Items from a dataset
^^^^^^^^^^^^^^^^

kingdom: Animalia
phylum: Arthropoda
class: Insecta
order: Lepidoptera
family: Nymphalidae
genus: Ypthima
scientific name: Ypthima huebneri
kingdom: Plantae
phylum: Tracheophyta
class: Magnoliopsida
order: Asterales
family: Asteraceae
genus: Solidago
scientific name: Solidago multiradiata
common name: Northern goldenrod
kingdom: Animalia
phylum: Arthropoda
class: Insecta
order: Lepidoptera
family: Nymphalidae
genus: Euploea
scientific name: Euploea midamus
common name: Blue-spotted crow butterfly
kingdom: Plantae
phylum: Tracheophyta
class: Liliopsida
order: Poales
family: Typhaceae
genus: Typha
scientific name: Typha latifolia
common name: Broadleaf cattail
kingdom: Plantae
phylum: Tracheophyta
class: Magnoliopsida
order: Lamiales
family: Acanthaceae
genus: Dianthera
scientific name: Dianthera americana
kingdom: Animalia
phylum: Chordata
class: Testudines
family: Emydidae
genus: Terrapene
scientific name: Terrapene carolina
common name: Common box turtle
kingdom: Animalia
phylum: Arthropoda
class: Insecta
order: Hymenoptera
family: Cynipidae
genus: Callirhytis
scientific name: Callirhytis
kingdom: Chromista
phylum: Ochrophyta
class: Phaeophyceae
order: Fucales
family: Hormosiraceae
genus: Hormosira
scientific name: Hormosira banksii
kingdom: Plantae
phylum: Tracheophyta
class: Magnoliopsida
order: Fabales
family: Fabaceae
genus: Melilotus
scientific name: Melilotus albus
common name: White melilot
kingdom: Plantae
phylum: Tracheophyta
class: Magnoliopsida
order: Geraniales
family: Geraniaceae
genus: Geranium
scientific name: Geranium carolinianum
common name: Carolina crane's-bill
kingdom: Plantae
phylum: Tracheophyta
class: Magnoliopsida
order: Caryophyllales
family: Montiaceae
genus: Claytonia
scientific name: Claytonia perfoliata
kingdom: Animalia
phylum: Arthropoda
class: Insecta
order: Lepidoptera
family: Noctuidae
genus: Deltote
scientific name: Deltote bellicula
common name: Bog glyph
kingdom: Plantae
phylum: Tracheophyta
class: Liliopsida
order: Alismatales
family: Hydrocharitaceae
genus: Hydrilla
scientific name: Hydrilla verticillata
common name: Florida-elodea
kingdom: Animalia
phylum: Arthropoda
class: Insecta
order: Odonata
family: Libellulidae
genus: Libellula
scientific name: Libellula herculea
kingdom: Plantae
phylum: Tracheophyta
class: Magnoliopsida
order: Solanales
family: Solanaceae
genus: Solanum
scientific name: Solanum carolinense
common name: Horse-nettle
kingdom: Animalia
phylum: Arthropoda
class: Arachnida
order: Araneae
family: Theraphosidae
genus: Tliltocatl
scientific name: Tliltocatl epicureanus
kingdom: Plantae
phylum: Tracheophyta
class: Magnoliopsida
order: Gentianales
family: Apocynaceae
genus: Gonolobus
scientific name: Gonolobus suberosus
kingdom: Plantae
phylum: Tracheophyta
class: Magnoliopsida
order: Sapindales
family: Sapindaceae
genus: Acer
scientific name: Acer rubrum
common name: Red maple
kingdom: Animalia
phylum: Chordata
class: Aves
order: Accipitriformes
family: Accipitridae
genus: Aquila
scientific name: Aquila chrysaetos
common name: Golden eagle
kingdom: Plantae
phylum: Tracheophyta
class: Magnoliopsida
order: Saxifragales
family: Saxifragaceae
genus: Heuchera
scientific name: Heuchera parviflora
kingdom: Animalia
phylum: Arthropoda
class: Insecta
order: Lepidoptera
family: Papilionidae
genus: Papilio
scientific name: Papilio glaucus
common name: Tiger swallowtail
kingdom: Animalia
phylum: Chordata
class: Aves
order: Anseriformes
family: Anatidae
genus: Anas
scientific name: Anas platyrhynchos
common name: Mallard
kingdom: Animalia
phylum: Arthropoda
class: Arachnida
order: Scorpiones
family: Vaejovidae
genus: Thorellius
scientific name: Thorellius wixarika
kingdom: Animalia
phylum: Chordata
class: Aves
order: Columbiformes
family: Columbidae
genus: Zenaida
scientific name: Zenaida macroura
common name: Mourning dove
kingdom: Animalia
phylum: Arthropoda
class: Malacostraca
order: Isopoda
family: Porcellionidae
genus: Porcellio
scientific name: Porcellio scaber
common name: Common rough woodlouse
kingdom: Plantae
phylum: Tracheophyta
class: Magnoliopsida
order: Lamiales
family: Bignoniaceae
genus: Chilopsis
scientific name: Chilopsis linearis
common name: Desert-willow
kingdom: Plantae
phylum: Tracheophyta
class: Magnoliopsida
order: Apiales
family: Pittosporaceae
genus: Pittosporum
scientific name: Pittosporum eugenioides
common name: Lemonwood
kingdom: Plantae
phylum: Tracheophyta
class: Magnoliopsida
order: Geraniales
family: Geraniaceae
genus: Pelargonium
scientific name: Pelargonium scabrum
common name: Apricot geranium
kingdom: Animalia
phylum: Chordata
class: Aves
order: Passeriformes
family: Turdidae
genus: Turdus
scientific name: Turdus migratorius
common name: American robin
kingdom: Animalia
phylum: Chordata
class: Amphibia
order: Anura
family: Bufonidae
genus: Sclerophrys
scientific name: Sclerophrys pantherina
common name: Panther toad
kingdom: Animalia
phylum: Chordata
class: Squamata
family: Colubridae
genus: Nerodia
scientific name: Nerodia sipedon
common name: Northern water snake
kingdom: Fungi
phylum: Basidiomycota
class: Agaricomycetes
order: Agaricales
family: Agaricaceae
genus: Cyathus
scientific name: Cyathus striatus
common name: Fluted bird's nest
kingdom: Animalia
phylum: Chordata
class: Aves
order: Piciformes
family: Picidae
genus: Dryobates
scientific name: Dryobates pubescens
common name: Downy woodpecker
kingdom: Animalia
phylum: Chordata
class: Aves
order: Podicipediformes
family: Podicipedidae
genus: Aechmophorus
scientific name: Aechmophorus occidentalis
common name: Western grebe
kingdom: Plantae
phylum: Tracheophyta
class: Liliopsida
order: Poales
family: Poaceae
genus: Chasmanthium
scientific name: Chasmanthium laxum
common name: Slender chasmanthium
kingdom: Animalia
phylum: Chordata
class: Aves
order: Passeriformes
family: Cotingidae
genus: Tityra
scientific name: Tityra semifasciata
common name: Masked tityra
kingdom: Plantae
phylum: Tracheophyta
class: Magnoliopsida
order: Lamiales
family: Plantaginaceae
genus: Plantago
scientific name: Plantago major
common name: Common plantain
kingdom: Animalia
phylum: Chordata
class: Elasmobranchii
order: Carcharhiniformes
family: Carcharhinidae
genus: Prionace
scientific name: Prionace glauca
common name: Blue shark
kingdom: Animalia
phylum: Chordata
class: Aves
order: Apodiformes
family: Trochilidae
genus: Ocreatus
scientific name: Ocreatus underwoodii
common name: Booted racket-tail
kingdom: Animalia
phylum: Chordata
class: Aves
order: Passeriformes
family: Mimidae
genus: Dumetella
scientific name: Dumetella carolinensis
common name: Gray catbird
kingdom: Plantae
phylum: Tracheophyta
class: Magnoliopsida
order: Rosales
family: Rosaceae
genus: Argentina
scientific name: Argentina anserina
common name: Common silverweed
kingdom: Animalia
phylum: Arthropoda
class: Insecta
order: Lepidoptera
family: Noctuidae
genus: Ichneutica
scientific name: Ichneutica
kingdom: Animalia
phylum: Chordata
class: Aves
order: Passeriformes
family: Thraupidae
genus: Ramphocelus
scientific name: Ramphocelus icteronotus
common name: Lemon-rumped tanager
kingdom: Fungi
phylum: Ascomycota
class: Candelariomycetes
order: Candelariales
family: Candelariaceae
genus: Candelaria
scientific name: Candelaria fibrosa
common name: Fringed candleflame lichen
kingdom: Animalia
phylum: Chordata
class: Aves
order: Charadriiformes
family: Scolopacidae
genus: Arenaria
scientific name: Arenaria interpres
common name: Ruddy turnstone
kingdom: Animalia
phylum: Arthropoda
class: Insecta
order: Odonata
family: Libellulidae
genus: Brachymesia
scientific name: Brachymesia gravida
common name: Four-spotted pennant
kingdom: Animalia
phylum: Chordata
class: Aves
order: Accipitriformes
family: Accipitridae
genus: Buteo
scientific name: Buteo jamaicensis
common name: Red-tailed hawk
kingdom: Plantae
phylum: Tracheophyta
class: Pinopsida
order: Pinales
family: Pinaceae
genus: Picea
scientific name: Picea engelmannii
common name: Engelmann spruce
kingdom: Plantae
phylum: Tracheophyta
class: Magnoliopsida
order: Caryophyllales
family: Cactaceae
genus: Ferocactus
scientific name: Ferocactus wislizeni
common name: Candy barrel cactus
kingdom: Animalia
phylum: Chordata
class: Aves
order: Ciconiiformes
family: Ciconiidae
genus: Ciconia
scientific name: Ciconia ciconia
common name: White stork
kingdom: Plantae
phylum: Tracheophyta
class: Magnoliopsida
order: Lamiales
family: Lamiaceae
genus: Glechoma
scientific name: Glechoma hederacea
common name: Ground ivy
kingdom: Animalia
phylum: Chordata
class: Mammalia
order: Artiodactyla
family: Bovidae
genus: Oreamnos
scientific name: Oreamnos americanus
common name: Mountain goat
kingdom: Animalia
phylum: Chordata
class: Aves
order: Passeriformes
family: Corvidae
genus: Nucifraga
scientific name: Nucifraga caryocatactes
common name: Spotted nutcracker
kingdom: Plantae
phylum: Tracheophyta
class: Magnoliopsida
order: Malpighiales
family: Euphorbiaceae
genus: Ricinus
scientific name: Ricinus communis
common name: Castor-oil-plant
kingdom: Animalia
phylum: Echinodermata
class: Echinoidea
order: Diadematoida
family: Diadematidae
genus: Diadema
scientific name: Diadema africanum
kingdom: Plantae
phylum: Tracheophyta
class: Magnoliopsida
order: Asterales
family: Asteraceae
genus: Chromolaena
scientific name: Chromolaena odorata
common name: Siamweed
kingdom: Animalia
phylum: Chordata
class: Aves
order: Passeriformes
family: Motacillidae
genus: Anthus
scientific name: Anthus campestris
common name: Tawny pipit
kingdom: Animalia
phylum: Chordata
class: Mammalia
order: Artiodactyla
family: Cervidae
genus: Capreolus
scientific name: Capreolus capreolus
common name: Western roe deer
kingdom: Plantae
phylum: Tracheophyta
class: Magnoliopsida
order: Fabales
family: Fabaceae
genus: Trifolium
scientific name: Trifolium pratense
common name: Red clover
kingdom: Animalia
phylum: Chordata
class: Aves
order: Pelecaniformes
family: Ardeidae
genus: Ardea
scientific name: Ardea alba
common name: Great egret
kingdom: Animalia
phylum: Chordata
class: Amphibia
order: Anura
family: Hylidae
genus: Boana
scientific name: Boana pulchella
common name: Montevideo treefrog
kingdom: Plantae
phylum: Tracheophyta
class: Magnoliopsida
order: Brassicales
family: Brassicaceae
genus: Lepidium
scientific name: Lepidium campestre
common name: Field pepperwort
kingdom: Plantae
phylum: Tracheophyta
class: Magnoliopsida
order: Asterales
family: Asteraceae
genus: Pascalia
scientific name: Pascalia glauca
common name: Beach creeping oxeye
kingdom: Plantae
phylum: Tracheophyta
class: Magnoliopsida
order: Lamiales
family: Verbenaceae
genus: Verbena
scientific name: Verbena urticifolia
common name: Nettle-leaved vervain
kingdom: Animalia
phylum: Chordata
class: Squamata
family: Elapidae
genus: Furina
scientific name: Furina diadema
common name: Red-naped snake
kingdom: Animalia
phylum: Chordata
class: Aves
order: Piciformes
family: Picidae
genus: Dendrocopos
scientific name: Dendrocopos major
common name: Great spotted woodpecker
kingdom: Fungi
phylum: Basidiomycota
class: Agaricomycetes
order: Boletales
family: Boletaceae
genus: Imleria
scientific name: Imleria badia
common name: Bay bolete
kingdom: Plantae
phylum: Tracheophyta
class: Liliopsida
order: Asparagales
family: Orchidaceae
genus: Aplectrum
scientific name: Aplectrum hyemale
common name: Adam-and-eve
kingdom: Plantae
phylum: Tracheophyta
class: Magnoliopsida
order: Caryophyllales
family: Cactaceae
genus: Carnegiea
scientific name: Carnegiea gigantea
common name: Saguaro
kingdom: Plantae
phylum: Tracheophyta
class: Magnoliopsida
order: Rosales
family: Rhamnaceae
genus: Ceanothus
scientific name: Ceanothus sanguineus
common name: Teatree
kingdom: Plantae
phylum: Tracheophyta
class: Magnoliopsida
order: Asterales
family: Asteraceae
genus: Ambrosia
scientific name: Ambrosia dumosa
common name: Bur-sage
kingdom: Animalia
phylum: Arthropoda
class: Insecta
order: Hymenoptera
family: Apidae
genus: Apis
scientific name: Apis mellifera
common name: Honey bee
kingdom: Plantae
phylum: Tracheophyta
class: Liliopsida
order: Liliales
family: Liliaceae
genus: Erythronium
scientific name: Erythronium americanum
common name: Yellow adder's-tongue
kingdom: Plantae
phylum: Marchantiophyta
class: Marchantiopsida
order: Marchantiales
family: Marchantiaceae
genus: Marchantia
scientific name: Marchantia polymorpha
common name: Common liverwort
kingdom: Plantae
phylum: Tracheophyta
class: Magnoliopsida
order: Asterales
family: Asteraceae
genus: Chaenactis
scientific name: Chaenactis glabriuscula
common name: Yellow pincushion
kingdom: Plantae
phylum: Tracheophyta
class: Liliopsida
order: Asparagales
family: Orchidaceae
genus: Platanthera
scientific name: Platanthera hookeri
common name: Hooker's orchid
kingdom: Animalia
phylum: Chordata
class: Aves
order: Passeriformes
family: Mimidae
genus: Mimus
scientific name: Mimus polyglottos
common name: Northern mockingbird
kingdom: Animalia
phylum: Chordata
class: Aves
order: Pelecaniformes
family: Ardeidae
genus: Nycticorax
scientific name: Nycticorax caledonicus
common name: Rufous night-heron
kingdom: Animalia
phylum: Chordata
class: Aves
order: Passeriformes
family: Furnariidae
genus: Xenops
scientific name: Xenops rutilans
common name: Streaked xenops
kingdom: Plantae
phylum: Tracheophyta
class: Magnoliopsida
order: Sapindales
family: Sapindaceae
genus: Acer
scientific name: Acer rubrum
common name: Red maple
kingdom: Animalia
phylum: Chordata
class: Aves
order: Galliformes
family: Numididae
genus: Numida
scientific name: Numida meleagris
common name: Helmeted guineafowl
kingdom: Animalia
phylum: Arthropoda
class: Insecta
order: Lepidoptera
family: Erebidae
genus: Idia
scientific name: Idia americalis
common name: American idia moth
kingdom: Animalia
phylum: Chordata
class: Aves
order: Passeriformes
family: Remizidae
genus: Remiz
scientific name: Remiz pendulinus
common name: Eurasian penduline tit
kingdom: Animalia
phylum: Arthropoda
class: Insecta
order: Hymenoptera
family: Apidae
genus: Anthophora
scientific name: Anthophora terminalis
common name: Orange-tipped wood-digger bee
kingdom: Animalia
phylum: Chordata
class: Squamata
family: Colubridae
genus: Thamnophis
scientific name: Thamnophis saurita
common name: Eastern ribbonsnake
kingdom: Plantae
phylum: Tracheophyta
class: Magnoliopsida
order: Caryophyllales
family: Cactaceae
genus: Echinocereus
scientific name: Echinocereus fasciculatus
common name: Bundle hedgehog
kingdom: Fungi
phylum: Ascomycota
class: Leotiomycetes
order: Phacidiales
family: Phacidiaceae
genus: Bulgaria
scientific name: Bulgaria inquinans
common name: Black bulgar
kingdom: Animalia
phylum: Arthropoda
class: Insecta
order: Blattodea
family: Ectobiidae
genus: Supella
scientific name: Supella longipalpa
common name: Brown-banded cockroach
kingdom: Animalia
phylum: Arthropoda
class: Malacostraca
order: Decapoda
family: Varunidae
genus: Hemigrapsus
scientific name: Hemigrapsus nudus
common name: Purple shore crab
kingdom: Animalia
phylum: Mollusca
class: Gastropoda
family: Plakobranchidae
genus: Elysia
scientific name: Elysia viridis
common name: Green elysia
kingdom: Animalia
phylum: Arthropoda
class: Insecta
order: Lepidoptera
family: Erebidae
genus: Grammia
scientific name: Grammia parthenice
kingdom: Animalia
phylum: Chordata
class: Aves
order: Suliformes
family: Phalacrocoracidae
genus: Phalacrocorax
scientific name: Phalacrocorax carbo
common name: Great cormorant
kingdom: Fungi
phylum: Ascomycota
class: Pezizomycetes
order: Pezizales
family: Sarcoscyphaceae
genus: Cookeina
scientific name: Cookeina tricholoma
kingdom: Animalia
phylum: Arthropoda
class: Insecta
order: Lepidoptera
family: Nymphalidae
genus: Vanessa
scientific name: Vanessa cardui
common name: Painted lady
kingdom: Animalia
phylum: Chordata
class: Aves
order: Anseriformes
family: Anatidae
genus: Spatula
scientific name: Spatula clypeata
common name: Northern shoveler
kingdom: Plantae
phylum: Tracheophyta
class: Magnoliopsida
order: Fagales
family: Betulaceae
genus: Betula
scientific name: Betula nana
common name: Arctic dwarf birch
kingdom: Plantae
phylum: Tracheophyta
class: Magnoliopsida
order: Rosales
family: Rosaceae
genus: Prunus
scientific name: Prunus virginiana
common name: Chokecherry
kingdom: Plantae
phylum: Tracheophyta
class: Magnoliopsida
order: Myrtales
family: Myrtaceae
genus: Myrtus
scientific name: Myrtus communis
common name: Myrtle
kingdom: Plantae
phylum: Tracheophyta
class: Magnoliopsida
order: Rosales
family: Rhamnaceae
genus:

^^^^^^^^^^^^^^^^

* [What you are asked to do]: Rewrite the rows from the line containing "common name: Green elysia" through the end of the rows, replacing "phylum" with "division" and leaving everything else unchanged. Give only those lines.

* [Reply to the task]:
common name: Green elysia
kingdom: Animalia
division: Arthropoda
class: Insecta
order: Lepidoptera
family: Erebidae
genus: Grammia
scientific name: Grammia parthenice
kingdom: Animalia
division: Chordata
class: Aves
order: Suliformes
family: Phalacrocoracidae
genus: Phalacrocorax
scientific name: Phalacrocorax carbo
common name: Great cormorant
kingdom: Fungi
division: Ascomycota
class: Pezizomycetes
order: Pezizales
family: Sarcoscyphaceae
genus: Cookeina
scientific name: Cookeina tricholoma
kingdom: Animalia
division: Arthropoda
class: Insecta
order: Lepidoptera
family: Nymphalidae
genus: Vanessa
scientific name: Vanessa cardui
common name: Painted lady
kingdom: Animalia
division: Chordata
class: Aves
order: Anseriformes
family: Anatidae
genus: Spatula
scientific name: Spatula clypeata
common name: Northern shoveler
kingdom: Plantae
division: Tracheophyta
class: Magnoliopsida
order: Fagales
family: Betulaceae
genus: Betula
scientific name: Betula nana
common name: Arctic dwarf birch
kingdom: Plantae
division: Tracheophyta
class: Magnoliopsida
order: Rosales
family: Rosaceae
genus: Prunus
scientific name: Prunus virginiana
common name: Chokecherry
kingdom: Plantae
division: Tracheophyta
class: Magnoliopsida
order: Myrtales
family: Myrtaceae
genus: Myrtus
scientific name: Myrtus communis
common name: Myrtle
kingdom: Plantae
division: Tracheophyta
class: Magnoliopsida
order: Rosales
family: Rhamnaceae
genus:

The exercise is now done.